Ela apontou para Olívia.
— Minha amiga e eu estávamos comendo, quando ela de repente jogou um copo de suco em nós. Se minha amiga não tivesse desviado a tempo, seu cabelo e rosto teriam sido atingidos. Esse tipo de provocação maliciosa, quem aguentaria?
Foi só então que Mateus notou a aparência de Juliana.
De onde veio essa garota? Que linda.
Olívia chorava enquanto se defendia.
— Eu não joguei nela de propósito.
Mateus se forçou a não olhar para o rosto celestialmente belo de Juliana.
— Olívia é tão boa que dá pena. Como ela poderia fazer algo como jogar suco em alguém? É óbvio que vocês estão armando contra ela, se unindo para intimidá-la.
Juliana: "..."
Ela sempre pensou que os idiotas estivessem extintos, mas não esperava ver um ao vivo hoje.
— Norah, que tipo de vida você tem levado neste último ano de volta à Capital?
Norah deu um sorriso amargo.
— Você já não viu? Estou cercada de gente bizarra por toda parte.

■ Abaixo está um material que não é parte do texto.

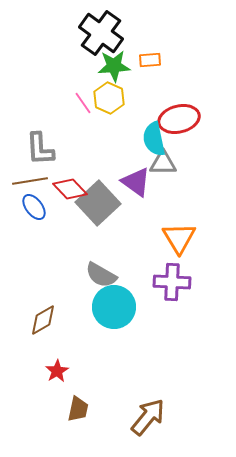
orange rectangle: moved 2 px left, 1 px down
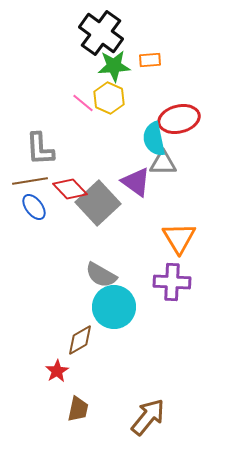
pink line: rotated 15 degrees counterclockwise
brown diamond: moved 37 px right, 20 px down
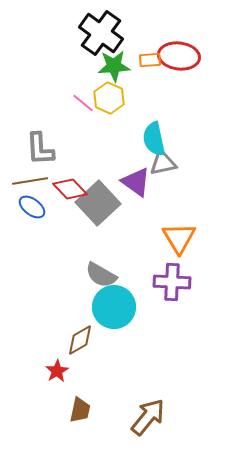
red ellipse: moved 63 px up; rotated 21 degrees clockwise
gray triangle: rotated 12 degrees counterclockwise
blue ellipse: moved 2 px left; rotated 16 degrees counterclockwise
brown trapezoid: moved 2 px right, 1 px down
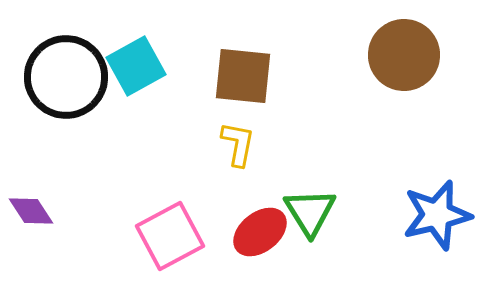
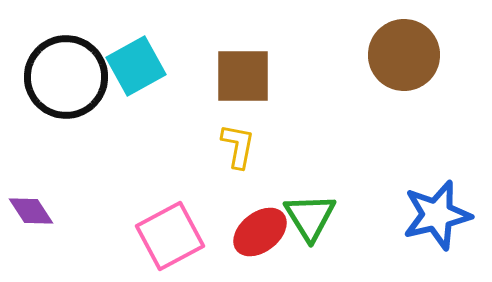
brown square: rotated 6 degrees counterclockwise
yellow L-shape: moved 2 px down
green triangle: moved 5 px down
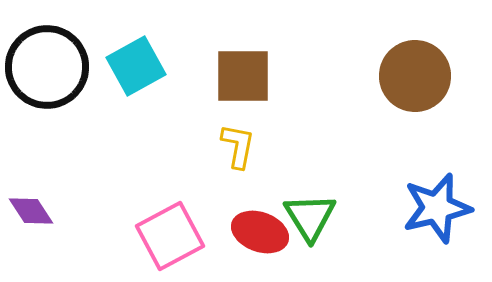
brown circle: moved 11 px right, 21 px down
black circle: moved 19 px left, 10 px up
blue star: moved 7 px up
red ellipse: rotated 58 degrees clockwise
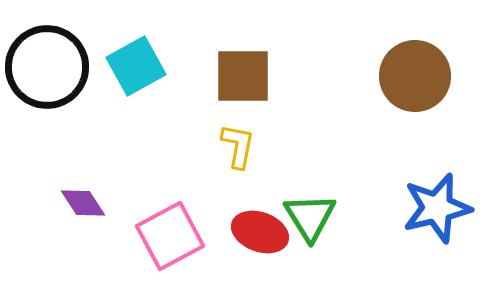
purple diamond: moved 52 px right, 8 px up
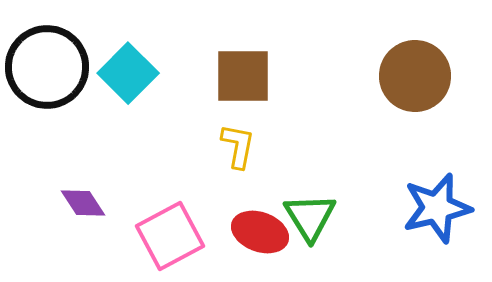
cyan square: moved 8 px left, 7 px down; rotated 16 degrees counterclockwise
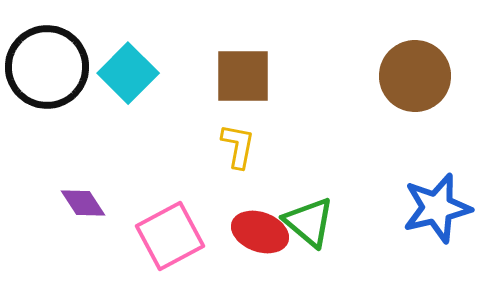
green triangle: moved 1 px left, 5 px down; rotated 18 degrees counterclockwise
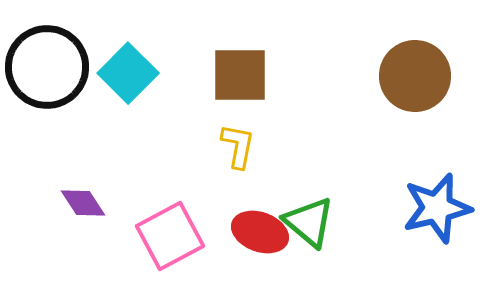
brown square: moved 3 px left, 1 px up
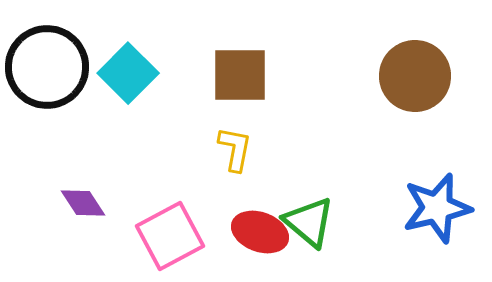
yellow L-shape: moved 3 px left, 3 px down
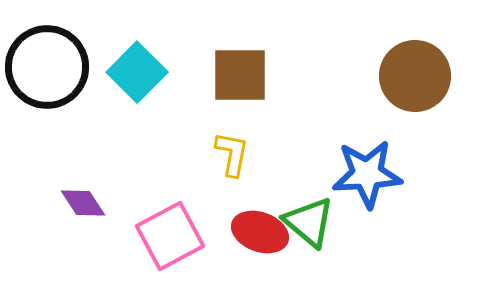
cyan square: moved 9 px right, 1 px up
yellow L-shape: moved 3 px left, 5 px down
blue star: moved 70 px left, 34 px up; rotated 10 degrees clockwise
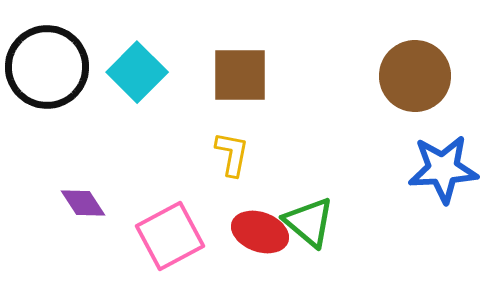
blue star: moved 76 px right, 5 px up
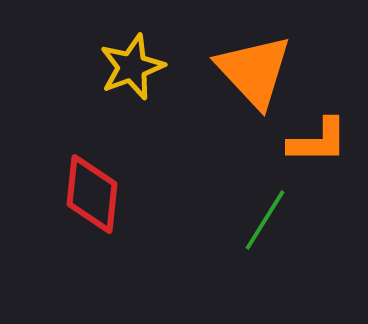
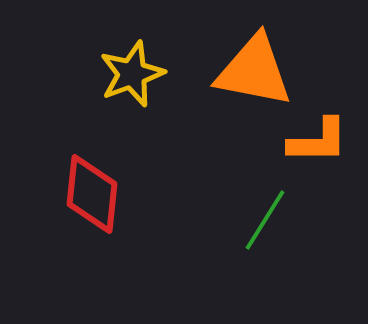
yellow star: moved 7 px down
orange triangle: rotated 36 degrees counterclockwise
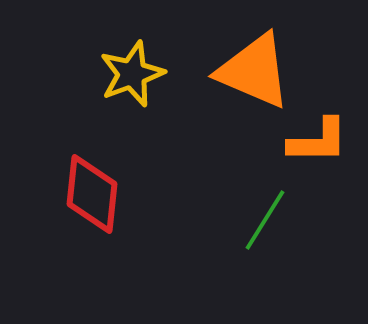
orange triangle: rotated 12 degrees clockwise
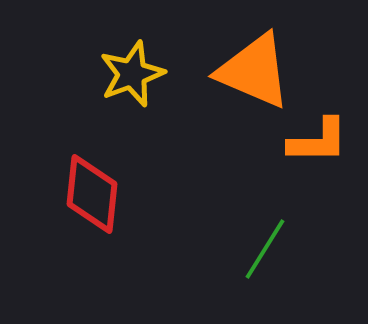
green line: moved 29 px down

Juliana deu um tapinha em seu ombro.
— Pobre criança.
Mateus ainda gritava.
— Se não pedir desculpas à Olívia, vou contar suas maldades para o tio Pedro e a tia Gabriela.
— Você precisa entender uma coisa: o seu chamado laço de sangue não vale nada diante de vinte anos de afeto e convivência.
Olívia, por sua vez, cobriu o rosto e tentou sair, mas foi agarrada por Juliana.
— Por que a consciência pesada? Fique e assista às gravações conosco.
Olívia lutou para se soltar do aperto de Juliana, mas descobriu que não conseguia se mover.
Nesse momento, um funcionário veio correndo com um laptop.
— As imagens chegaram.
Sob os olhares de todos, a multidão curiosa esperava pelas imagens da câmera.
O funcionário ligou a tela, mas a imagem que apareceu era preta.
O funcionário parecia confuso.
— Estava funcionando agora mesmo, por que ficou preta de repente?
Com o canto do olho, Juliana viu uma figura familiar.
Catarina e Mayra também estavam escondidas na multidão, assistindo ao espetáculo.
Não era de se admirar que a gravação tivesse falhado; Catarina provavelmente teve algo a ver com isso.
Catarina ainda era muito ingênua se achava que podia humilhá-la em público.